*** Block opens ***
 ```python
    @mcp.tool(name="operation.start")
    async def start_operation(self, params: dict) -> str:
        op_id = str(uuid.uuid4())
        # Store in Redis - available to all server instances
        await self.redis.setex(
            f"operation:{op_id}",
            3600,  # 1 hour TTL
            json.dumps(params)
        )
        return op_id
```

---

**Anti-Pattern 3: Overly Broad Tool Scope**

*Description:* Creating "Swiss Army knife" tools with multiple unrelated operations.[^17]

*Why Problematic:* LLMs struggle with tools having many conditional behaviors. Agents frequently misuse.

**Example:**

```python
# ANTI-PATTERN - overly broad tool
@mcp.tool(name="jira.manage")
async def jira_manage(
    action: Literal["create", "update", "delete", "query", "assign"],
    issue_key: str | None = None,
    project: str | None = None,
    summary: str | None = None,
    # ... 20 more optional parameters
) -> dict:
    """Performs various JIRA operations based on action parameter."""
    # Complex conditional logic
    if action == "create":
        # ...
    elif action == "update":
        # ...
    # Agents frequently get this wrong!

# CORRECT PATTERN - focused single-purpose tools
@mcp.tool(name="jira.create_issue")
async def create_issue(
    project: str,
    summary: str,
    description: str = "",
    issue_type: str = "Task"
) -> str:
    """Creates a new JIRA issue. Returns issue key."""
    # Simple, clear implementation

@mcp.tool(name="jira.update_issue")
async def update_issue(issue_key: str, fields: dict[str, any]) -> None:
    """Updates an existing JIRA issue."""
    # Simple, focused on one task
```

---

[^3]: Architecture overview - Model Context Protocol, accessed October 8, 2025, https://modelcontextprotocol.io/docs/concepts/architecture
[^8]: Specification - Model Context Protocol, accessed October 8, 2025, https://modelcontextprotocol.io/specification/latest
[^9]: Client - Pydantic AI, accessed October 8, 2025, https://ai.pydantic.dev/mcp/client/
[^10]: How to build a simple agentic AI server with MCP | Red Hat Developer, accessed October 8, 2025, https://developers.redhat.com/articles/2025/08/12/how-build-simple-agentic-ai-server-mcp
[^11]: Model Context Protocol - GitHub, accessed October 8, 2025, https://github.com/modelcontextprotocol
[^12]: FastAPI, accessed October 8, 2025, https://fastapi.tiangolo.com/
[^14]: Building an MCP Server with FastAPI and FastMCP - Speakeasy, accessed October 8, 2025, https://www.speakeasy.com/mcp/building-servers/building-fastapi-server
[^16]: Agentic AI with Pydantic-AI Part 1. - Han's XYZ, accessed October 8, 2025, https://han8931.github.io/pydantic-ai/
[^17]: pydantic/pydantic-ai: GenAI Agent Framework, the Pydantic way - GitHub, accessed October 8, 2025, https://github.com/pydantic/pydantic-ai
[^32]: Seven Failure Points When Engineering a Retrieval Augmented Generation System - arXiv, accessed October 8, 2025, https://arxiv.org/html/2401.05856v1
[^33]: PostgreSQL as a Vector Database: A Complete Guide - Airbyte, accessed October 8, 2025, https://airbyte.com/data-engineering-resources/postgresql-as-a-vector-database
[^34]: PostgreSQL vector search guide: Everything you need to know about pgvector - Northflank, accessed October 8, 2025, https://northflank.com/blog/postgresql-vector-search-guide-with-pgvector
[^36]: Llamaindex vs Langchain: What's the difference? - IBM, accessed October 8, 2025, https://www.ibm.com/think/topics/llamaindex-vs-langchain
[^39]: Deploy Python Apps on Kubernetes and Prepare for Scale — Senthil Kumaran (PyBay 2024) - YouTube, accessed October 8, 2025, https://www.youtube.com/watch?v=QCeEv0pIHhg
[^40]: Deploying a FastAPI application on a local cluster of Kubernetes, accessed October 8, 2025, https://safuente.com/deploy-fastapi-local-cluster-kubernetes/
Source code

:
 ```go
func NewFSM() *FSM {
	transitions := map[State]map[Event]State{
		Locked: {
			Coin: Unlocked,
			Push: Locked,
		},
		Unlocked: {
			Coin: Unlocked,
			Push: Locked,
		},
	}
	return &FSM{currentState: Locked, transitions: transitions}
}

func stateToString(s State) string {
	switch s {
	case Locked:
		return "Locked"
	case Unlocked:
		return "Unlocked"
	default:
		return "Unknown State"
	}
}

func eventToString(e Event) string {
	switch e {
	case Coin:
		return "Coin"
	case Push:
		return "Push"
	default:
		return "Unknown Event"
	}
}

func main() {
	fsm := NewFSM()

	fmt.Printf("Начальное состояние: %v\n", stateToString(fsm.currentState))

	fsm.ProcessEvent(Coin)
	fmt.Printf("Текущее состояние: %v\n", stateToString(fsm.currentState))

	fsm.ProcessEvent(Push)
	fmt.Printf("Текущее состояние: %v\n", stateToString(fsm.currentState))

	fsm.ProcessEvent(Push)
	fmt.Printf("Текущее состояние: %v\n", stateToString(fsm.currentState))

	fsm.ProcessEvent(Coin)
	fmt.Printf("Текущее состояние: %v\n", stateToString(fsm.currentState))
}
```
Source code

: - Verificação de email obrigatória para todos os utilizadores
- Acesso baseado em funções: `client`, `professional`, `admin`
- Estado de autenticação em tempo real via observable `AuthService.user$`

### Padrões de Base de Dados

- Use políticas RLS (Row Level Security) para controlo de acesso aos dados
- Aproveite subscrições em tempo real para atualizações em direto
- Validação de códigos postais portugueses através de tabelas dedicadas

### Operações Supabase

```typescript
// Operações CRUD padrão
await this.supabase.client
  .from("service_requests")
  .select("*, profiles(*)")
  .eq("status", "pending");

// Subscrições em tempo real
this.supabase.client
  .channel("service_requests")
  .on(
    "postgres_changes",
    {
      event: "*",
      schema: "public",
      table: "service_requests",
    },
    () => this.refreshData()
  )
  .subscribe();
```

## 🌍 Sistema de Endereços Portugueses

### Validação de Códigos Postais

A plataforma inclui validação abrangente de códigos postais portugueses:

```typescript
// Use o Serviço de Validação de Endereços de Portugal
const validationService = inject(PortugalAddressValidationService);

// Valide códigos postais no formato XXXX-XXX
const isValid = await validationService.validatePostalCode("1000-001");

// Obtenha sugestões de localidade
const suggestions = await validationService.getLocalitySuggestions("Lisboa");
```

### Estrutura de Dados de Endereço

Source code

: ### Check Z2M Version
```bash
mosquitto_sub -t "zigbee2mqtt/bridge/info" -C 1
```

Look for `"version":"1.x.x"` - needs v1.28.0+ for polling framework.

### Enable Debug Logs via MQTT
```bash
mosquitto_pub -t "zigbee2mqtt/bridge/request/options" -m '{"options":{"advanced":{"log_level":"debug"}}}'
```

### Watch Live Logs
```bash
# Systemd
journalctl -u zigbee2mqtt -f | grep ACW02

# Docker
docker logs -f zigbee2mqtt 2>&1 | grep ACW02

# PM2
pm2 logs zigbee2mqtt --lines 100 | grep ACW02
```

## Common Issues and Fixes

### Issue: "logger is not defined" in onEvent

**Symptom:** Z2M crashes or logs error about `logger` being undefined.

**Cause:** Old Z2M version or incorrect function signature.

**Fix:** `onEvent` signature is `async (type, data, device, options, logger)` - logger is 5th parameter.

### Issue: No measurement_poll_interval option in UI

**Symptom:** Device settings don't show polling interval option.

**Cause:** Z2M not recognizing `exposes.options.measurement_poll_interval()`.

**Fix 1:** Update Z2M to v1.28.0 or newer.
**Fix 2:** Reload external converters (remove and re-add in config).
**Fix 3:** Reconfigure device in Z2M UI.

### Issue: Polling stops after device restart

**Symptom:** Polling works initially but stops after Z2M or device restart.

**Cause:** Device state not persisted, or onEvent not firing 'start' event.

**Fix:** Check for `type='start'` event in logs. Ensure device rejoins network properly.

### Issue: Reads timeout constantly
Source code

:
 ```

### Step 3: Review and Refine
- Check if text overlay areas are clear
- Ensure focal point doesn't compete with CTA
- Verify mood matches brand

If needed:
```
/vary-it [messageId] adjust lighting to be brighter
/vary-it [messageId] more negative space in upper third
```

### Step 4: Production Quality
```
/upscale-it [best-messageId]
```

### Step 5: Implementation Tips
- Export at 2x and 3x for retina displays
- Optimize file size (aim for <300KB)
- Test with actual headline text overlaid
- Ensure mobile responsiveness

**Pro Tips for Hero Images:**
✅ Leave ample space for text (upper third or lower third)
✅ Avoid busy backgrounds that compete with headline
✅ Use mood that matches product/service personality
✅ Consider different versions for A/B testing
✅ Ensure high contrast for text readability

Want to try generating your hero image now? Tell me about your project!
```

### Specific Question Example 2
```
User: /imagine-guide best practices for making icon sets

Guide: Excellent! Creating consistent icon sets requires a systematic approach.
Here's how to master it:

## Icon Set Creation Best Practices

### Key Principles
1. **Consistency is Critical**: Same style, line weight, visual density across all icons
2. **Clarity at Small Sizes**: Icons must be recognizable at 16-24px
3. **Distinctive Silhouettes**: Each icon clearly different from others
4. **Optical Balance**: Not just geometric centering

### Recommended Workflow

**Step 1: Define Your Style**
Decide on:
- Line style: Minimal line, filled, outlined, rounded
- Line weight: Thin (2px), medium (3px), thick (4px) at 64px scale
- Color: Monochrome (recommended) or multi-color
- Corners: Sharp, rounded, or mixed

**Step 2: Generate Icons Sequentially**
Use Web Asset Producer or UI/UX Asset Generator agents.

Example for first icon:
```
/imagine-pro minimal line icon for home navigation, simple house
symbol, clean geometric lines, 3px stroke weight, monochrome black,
*** Block closes ***
Give back exactly the lines above starting at the line where "is 5th parameter." appears and ending at the line where "v1.28.0 or newer." appears, both included, with no other lines.

→ Solution for this exercise
**Fix:** `onEvent` signature is `async (type, data, device, options, logger)` - logger is 5th parameter.

### Issue: No measurement_poll_interval option in UI

**Symptom:** Device settings don't show polling interval option.

**Cause:** Z2M not recognizing `exposes.options.measurement_poll_interval()`.

**Fix 1:** Update Z2M to v1.28.0 or newer.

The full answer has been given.